Manquement relatif à l’information des personnes
Il faut également souligner qu’il a été constaté que le public n’était pas non plus informé de l’utilisation de ces drones comme il aurait dû l’être et conformément aux exigences légales.
Quelles sanctions ont été prononcées ?
La CNIL ne pouvant pas prononcer d’amendes à l’encontre de l’Etat français, elle a prononcé un rappel à l’ordre à l’encontre du ministère de l’Intérieur pour les motifs suivants :
- La gravité du manquement relatif à la licéité des traitements ;
- Les personnes concernées étaient privées de l’ensemble des garanties dont elles auraient dû bénéficier, comme une information relative aux traitements ainsi que sur l’exercice de leurs droits ;
- Les risques importants pour les droits et libertés des personnes ;
- Les évolutions technologiques rendent les drones de plus en plus discrets avec des capacités augmentées de captation par leurs caméras ce qui ne permet pas aux personnes de prendre conscience de la captation de leur image ;
- Le perfectionnement des technologies telles que la reconnaissance faciale, couplées à l’utilisation de drones, pourraient entrainer des risques encore plus importants pour les droits et libertés individuelles à l’avenir. Leur déploiement en dehors de tout cadre légal doit être sévèrement sanctionné.

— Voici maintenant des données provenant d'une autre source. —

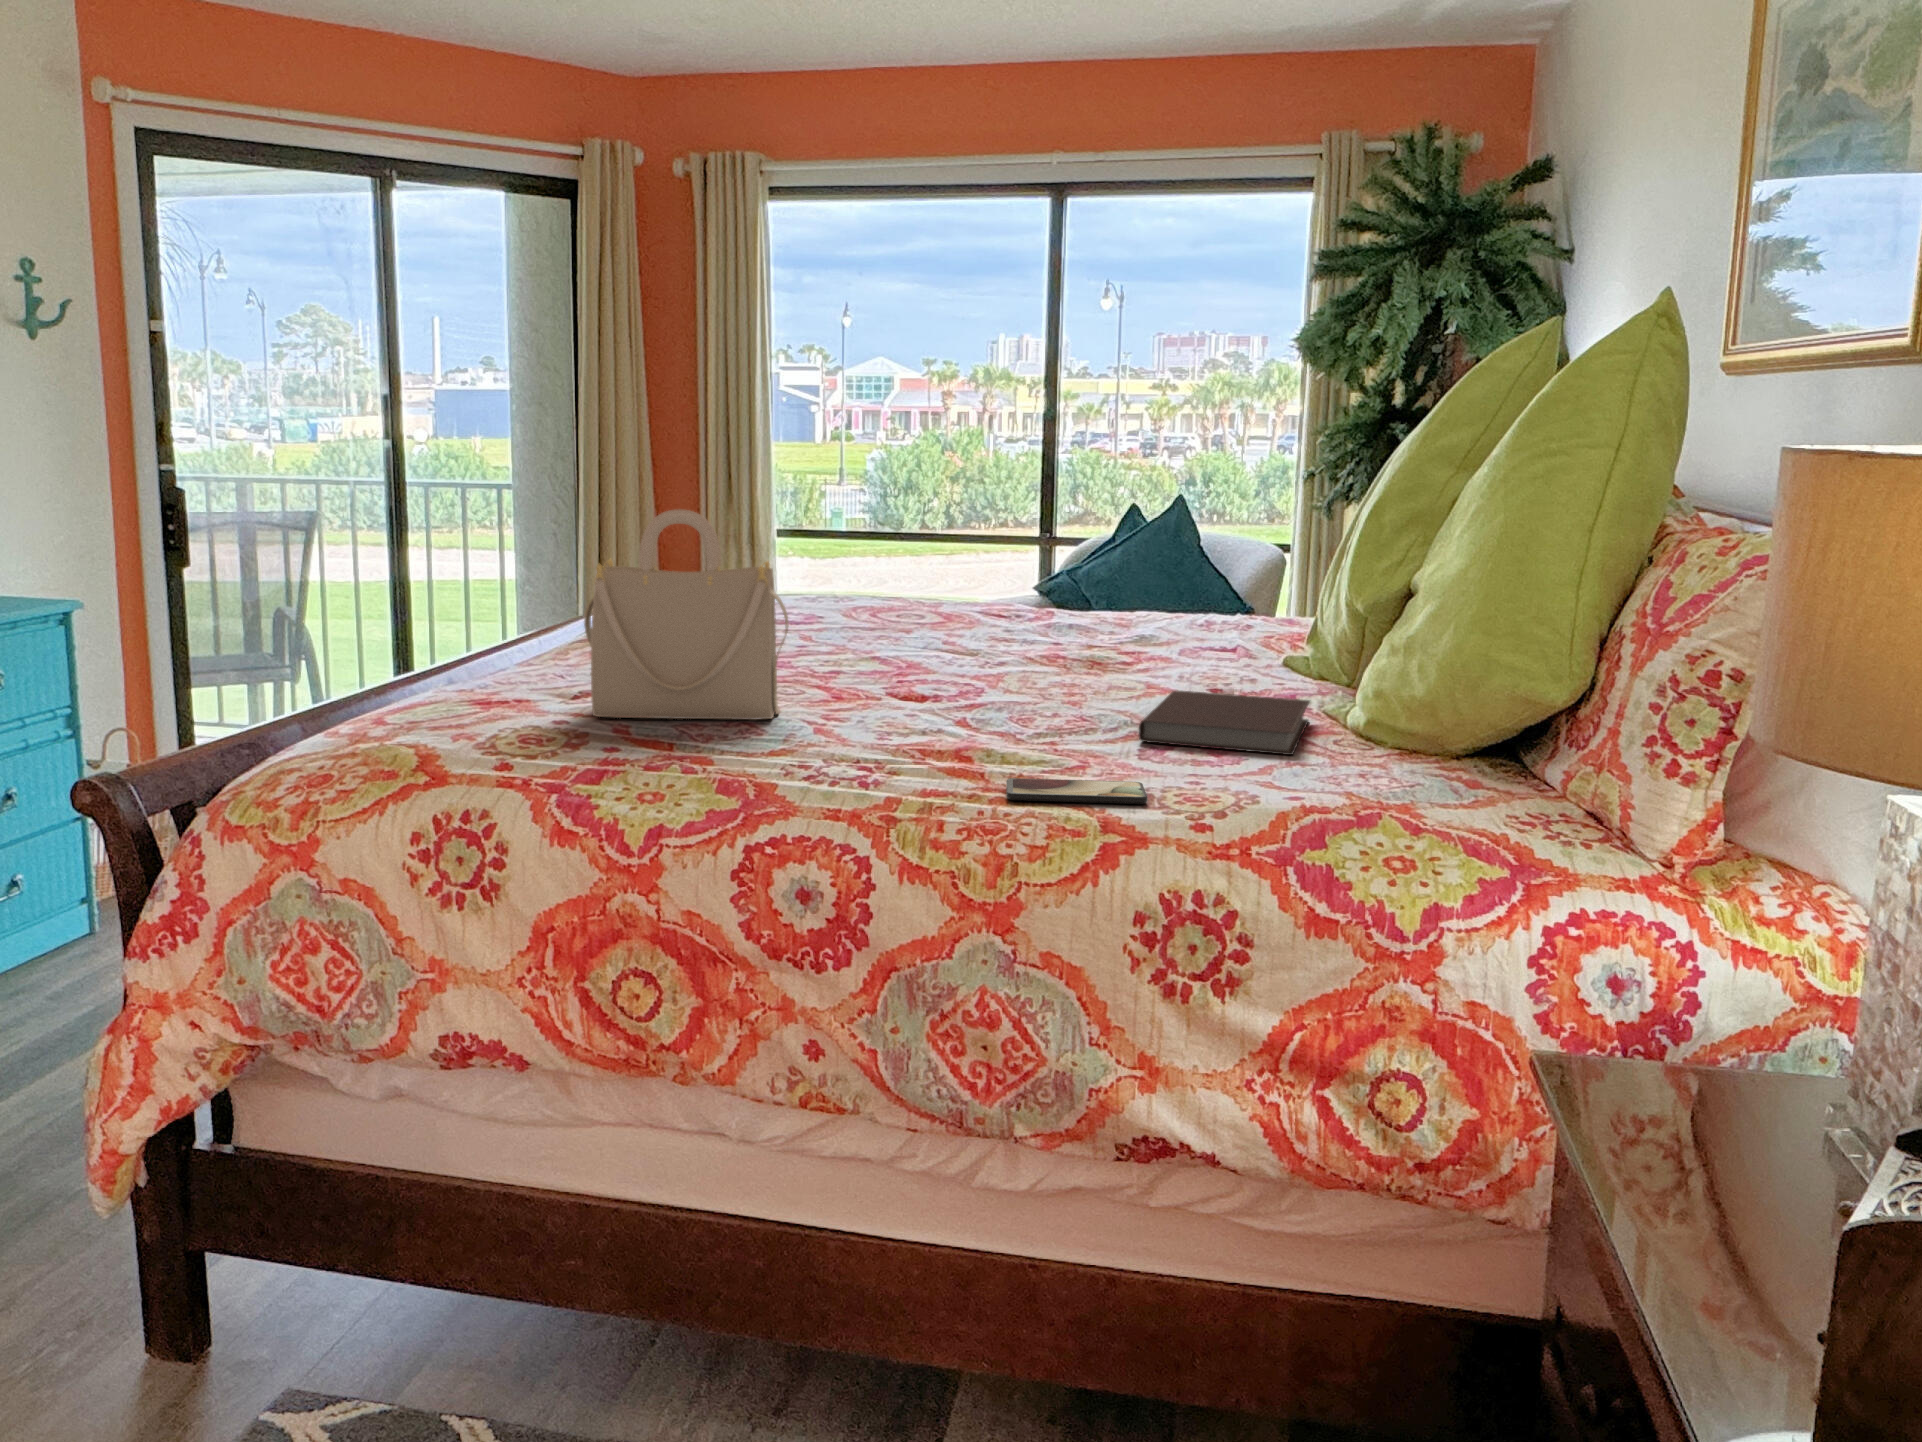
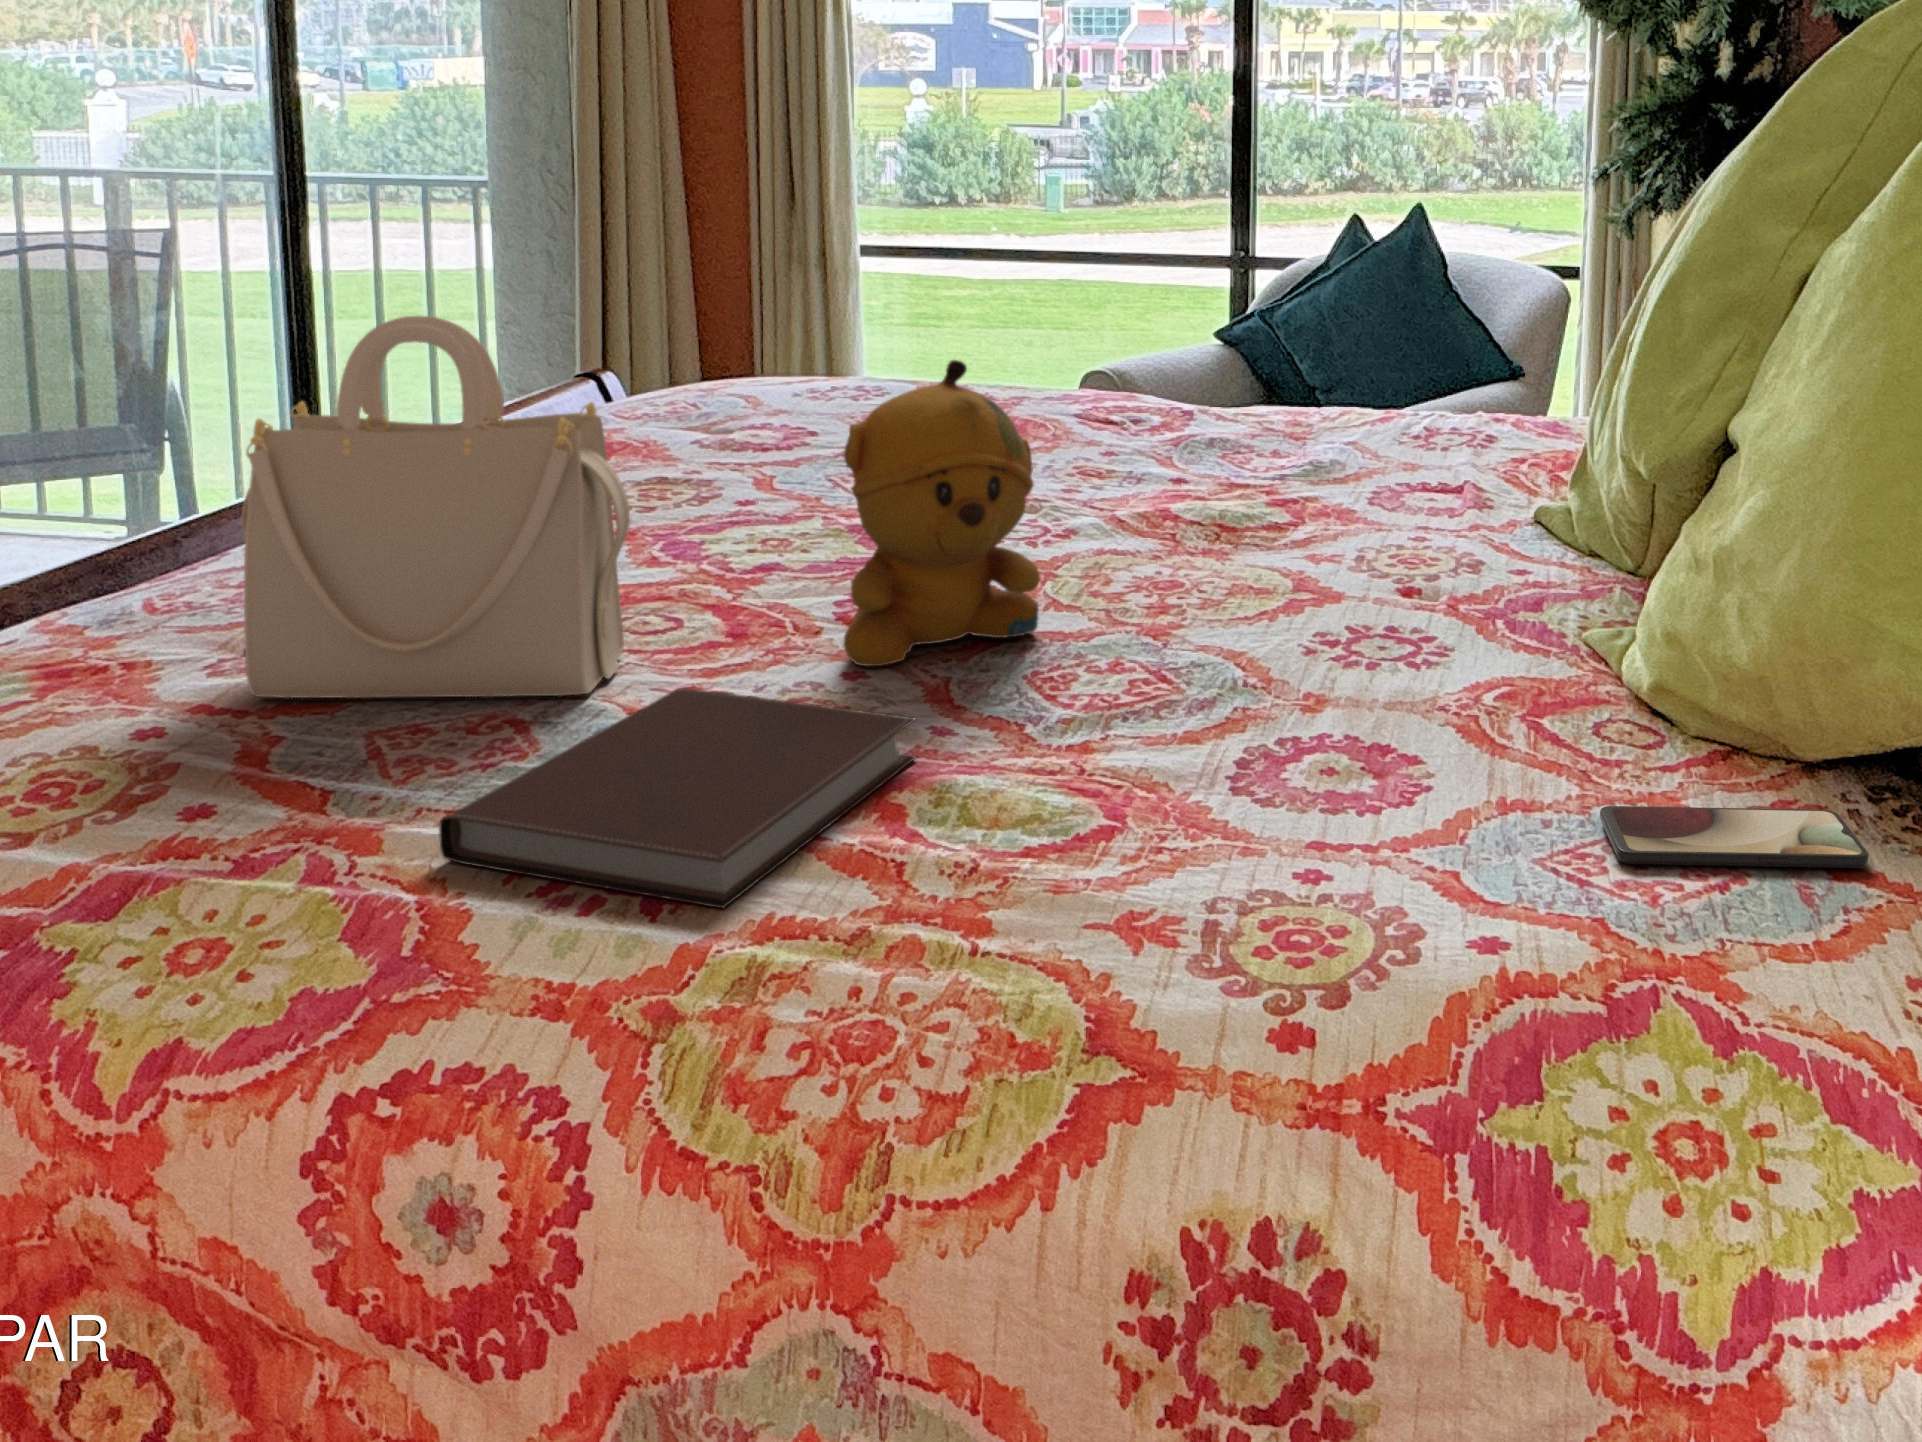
stuffed bear: none [903,542,1010,713] -> present [843,360,1040,666]
notebook: present [1139,691,1310,755] -> present [439,688,916,908]
smartphone: present [1006,778,1147,804] -> present [1600,806,1869,868]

La CNIL a également prononcé à l’encontre du ministère de l’Intérieur une injonction de cesser, sans délai, toute utilisation de drone jusqu’à ce qu’un cadre normatif autorise un tel traitement de données personnelles ou jusqu’à ce qu’un système technique empêchant toute identification des personnes soit mis en œuvre.
Alors que dans ses observations le ministère de l’Intérieur a déclaré que la publicité de la décision n’apparaissait pas nécessaire, la CNIL en a décidé autrement en précisant que « le public a démontré, au cours des derniers mois, un intérêt légitime pour les questions relatives au traitement de ses données à caractère personnel par l’État. La publicité d’une décision de sanction par l’autorité spécialement chargée de la protection des données à caractère personnel apparaît ainsi pleinement justifiée. »
Qui est concerné par cette sanction et cette injonction ?
Elles visent l’utilisation des drones sur le territoire français par l’ensemble des forces de l’ordre qui relèvent de l’autorité du ministère de l’Intérieur, à savoir les services de police ou de gendarmerie.
Quid de la Belgique ?
Comme nous l’avions abordé dans une récente news, l’utilisation des drones en Belgique par la police est autorisée, mais conditionnée au respect de conditions strictes.